_Given request_
Duplicate everything from the line containing "phylum: Bryophyta" down to the line containing "scientific name: Tortula muralis", both included, and nothing else.

_Data provided_
▬▬▬▬▬▬▬▬▬▬
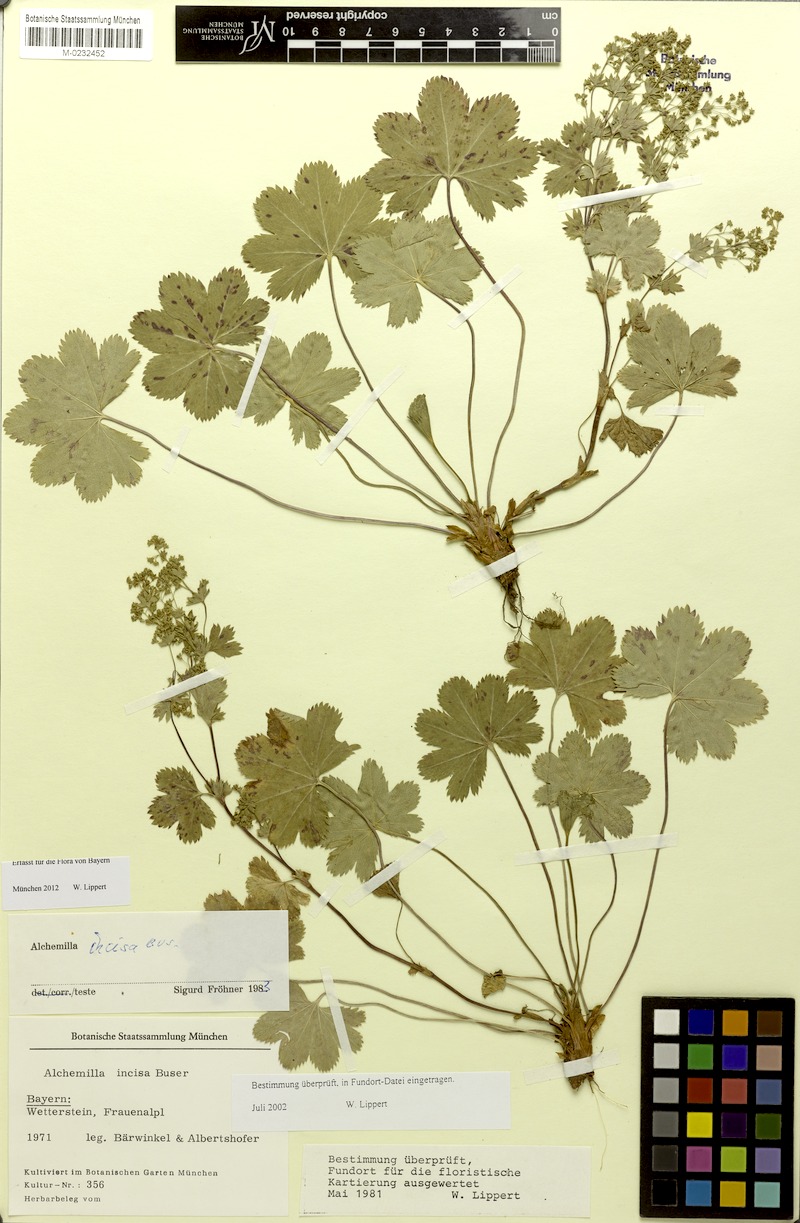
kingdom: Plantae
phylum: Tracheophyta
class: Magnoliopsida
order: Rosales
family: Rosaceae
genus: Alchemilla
▬▬▬▬▬▬▬▬▬▬
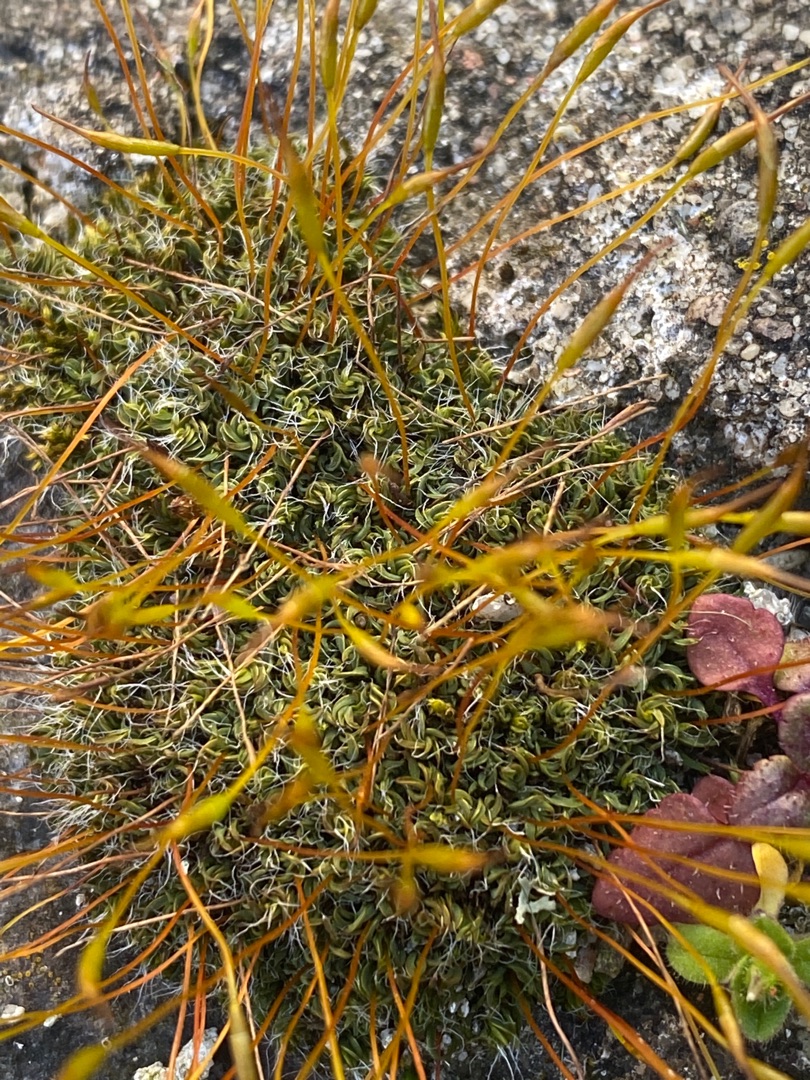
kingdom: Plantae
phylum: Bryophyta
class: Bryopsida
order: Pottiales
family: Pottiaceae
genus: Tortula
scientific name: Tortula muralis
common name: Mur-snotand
▬▬▬▬▬▬▬▬▬▬
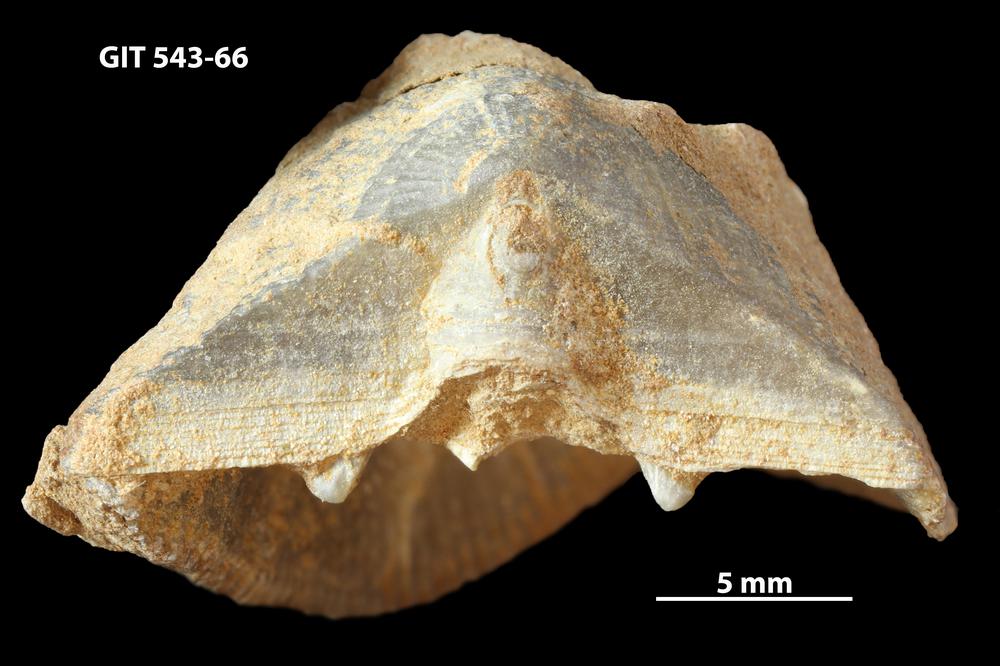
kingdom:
▬▬▬▬▬▬▬▬▬▬
_Result for this task_
phylum: Bryophyta
class: Bryopsida
order: Pottiales
family: Pottiaceae
genus: Tortula
scientific name: Tortula muralis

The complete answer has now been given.